#### [Supplied data]
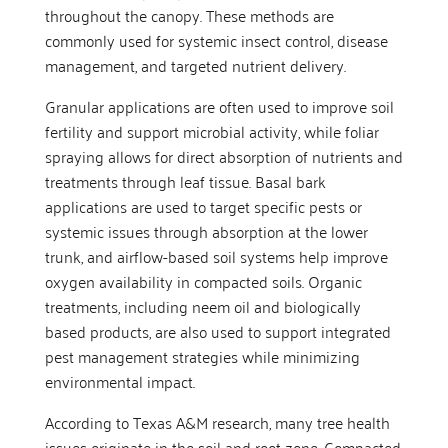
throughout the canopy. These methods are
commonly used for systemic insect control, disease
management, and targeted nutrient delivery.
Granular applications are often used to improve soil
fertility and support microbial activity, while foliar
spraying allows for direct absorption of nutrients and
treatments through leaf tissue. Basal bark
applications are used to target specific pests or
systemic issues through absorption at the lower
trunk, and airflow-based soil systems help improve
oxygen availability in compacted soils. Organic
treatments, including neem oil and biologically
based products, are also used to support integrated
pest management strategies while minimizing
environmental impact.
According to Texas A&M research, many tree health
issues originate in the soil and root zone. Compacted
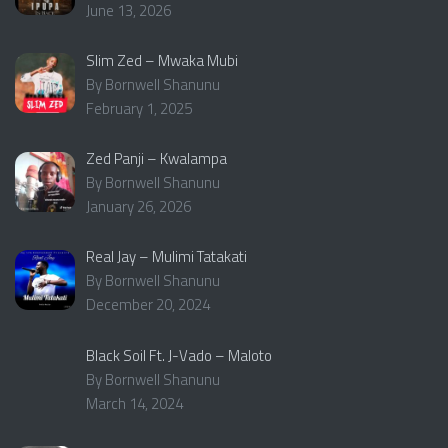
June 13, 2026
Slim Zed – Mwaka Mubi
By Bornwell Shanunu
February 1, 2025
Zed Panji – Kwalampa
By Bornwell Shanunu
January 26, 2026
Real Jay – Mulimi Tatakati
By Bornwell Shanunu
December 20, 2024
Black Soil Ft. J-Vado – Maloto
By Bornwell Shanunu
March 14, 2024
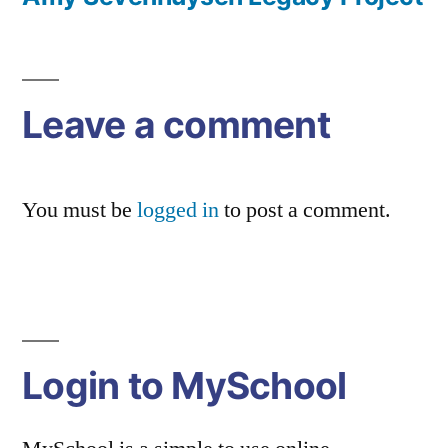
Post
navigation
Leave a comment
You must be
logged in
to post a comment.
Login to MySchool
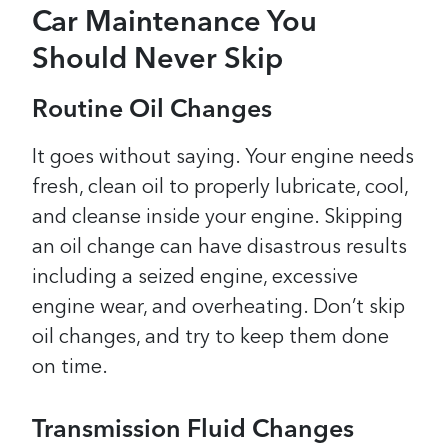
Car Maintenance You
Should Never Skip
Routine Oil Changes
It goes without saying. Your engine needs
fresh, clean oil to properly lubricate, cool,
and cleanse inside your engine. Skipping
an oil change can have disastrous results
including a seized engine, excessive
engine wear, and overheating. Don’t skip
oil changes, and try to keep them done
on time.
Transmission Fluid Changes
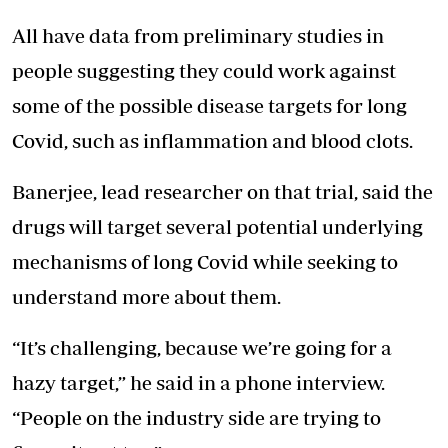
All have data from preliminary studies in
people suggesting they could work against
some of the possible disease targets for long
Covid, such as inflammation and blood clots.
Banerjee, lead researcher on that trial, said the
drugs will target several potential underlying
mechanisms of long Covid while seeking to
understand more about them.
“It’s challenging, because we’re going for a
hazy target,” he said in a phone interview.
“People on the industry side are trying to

* * *

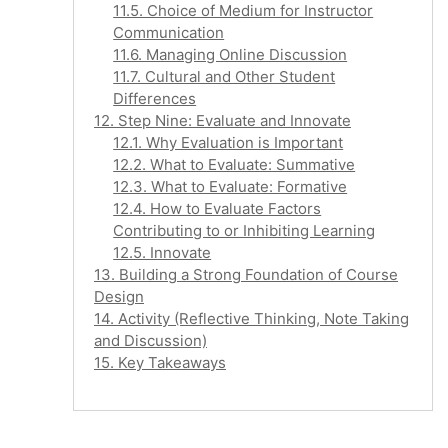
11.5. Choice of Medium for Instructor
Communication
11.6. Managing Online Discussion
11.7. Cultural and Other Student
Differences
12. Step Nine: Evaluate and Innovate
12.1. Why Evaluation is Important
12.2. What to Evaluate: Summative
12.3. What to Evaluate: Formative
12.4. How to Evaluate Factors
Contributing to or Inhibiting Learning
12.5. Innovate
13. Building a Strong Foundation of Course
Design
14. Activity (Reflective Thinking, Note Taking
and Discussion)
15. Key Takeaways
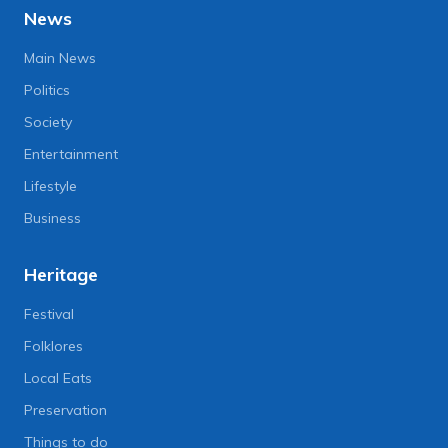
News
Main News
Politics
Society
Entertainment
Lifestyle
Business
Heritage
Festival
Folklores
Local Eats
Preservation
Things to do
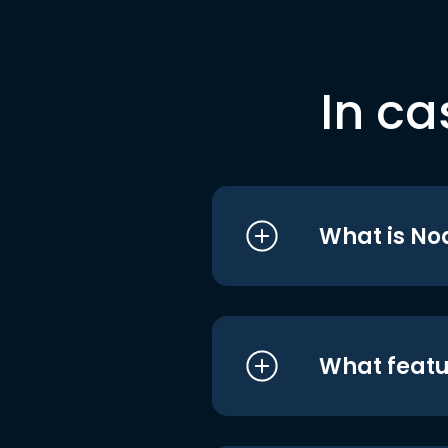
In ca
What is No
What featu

#### [Activity]
Return, word for word, the stretch of the rows from the line that contains "June 13, 2026" through the line that contains "Login to MySchool", leaving the pictures out of your answer.

#### [Written reply]
June 13, 2026
Slim Zed – Mwaka Mubi
By Bornwell Shanunu
February 1, 2025
Zed Panji – Kwalampa
By Bornwell Shanunu
January 26, 2026
Real Jay – Mulimi Tatakati
By Bornwell Shanunu
December 20, 2024
Black Soil Ft. J-Vado – Maloto
By Bornwell Shanunu
March 14, 2024
Post
navigation
Leave a comment
You must be
logged in
to post a comment.
Login to MySchool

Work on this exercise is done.